Records drawn from a dataset:
--- START ---

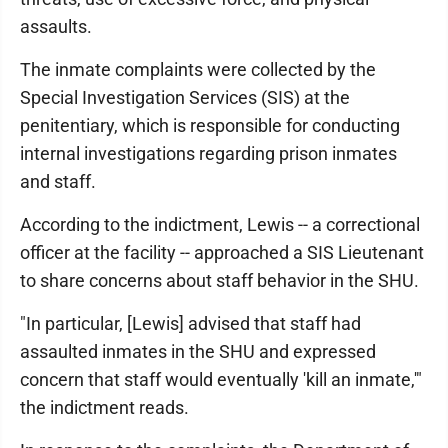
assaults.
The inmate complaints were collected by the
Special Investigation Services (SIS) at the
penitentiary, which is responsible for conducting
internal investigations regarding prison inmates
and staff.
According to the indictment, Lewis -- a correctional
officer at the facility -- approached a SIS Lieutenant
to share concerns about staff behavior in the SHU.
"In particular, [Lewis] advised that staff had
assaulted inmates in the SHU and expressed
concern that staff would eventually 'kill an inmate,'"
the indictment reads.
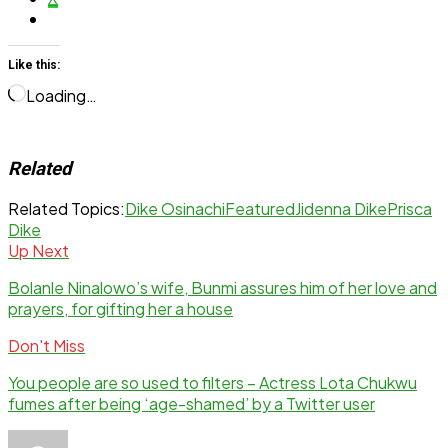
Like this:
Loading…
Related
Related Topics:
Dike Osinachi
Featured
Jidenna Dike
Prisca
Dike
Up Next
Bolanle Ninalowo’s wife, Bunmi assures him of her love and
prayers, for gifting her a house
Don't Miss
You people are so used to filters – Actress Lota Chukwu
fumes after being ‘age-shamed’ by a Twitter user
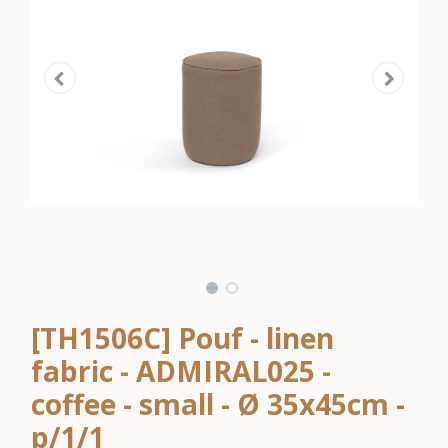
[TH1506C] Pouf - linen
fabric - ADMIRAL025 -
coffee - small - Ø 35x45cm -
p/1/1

--- END ---
--- START ---

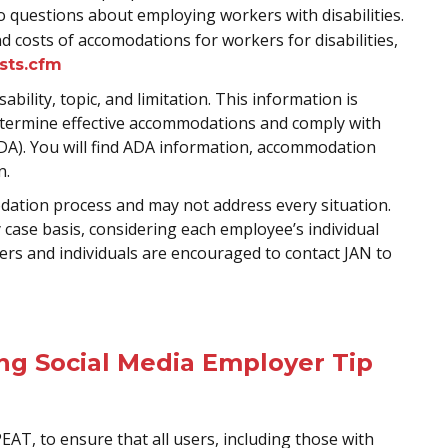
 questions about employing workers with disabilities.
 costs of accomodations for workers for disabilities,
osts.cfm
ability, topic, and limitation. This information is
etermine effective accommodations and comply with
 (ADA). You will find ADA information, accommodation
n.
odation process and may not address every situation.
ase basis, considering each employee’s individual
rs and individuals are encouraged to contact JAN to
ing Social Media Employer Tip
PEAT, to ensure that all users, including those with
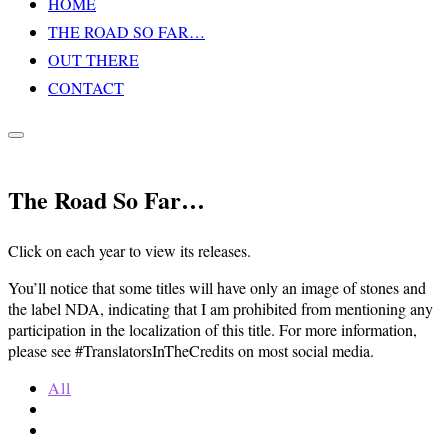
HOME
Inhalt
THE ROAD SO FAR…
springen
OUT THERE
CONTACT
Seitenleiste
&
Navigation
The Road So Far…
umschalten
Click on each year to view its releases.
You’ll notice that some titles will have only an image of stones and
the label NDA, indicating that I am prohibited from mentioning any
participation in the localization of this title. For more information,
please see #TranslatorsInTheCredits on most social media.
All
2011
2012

--- END ---
--- START ---

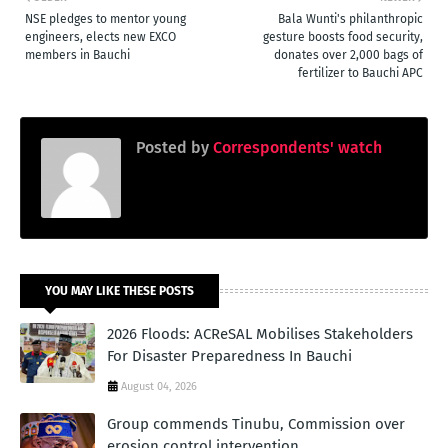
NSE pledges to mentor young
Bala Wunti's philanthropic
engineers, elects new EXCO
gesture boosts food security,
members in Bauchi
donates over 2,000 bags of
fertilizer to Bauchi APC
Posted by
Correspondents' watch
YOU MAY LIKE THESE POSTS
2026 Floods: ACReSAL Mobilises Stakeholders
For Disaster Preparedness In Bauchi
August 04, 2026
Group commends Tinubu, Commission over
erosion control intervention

--- END ---

> **REQUIRED ACTION**:
Retype only the stretch of lines above starting at the one with "YOU MAY LIKE THESE POSTS" and stopping at the one with "erosion control intervention", exactly as written, with both kept.

> **TASK RESULT**:
YOU MAY LIKE THESE POSTS
2026 Floods: ACReSAL Mobilises Stakeholders
For Disaster Preparedness In Bauchi
August 04, 2026
Group commends Tinubu, Commission over
erosion control intervention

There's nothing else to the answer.